None of that is a justification for the military overthrowing a democratically elected government. And this is a lesson that Americans really still haven't learned -- voters are ultimately responsible for everything that the President does. Electing a poor leader and then having to endure poor leadership for many years is the price that voters should have to pay for making poor choices.

If the military is willing to step in and save the day every time people are unhappy, they will never learn to take responsibility for their decisions in elections. Voters in Egypt no longer have any incentive to think long and hard about what led them to make the wrong choice last year, or what about their system of government needs to change to produce better candidates. The military has given voters a get-out-of-jail-free card, a do-over that they don't deserve.

This is not an endorsement of Mohamed Morsi any more than it is implied acceptance of his policies. And any alleged crimes that he may have committed should be valid reasons for his lawful removal from office. Just not a military coup.

Now is the perfect time for Egyptians to learn this lesson, at the dawn of democracy for their society when it will last for a good long while. And the military needs to learn its place as a subservient arm to civilian leadership -- even poor leadership -- rather than some autonomous overseer with independent authority.

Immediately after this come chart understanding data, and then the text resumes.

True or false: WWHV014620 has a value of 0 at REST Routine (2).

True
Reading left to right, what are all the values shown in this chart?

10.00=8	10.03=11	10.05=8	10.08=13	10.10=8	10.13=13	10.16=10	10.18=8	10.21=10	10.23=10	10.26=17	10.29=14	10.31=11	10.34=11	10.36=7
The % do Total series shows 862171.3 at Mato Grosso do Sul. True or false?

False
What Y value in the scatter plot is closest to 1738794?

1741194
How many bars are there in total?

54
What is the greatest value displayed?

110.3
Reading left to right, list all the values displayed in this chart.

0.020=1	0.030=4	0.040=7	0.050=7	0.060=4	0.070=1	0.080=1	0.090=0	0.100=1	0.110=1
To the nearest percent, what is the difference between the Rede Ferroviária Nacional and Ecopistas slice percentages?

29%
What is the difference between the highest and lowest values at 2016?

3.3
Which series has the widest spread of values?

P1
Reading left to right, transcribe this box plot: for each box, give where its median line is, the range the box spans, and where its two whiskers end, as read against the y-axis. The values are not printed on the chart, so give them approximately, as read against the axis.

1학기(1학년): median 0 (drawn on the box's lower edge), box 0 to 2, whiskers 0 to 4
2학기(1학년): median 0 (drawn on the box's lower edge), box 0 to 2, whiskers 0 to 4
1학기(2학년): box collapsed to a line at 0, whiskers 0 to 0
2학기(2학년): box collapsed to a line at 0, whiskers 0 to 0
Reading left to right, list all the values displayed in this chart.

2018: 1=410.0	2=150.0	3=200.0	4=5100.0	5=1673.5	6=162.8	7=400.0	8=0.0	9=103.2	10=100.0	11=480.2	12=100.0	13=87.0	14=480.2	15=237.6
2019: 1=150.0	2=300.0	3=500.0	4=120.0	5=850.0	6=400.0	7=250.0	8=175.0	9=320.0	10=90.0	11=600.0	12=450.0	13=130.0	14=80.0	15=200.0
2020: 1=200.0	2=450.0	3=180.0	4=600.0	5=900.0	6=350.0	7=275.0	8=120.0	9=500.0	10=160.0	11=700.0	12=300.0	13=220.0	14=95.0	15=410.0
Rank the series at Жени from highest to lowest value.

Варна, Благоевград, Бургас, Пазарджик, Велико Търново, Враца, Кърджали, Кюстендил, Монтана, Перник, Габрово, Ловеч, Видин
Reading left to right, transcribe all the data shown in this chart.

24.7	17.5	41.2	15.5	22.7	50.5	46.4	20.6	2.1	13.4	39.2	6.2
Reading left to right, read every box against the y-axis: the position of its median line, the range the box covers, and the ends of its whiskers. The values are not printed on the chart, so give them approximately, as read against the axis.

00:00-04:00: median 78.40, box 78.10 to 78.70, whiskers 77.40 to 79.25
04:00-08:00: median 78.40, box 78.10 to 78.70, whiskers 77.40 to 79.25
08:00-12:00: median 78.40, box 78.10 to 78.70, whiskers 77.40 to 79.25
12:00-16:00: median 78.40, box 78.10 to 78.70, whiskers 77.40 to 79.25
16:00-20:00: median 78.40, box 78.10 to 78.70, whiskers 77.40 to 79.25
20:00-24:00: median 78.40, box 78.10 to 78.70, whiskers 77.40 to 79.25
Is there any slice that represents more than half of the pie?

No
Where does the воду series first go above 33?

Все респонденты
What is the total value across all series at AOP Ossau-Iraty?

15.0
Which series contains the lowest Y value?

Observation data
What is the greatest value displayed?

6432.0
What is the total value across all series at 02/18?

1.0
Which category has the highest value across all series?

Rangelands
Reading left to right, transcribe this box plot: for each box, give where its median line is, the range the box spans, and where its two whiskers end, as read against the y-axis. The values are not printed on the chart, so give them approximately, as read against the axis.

Without having to live with the consequences of poor choices in elections, voters will not learn to appreciate the true importance of the choices they need to make, and without a subservient military, Egypt will have a de facto dictatorship where the President is overthrown repeatedly until the military finds a puppet to do its bidding.

There's so much more to standing on your own as a new democratic country than just having elections. Finding out that democratically elected leaders can actually be as bad, or worse, than dictators and then having to live with it for a while is a part of the game.

A sick game, mind you, but a game nonetheless.

Living in a democracy means not always getting what you want.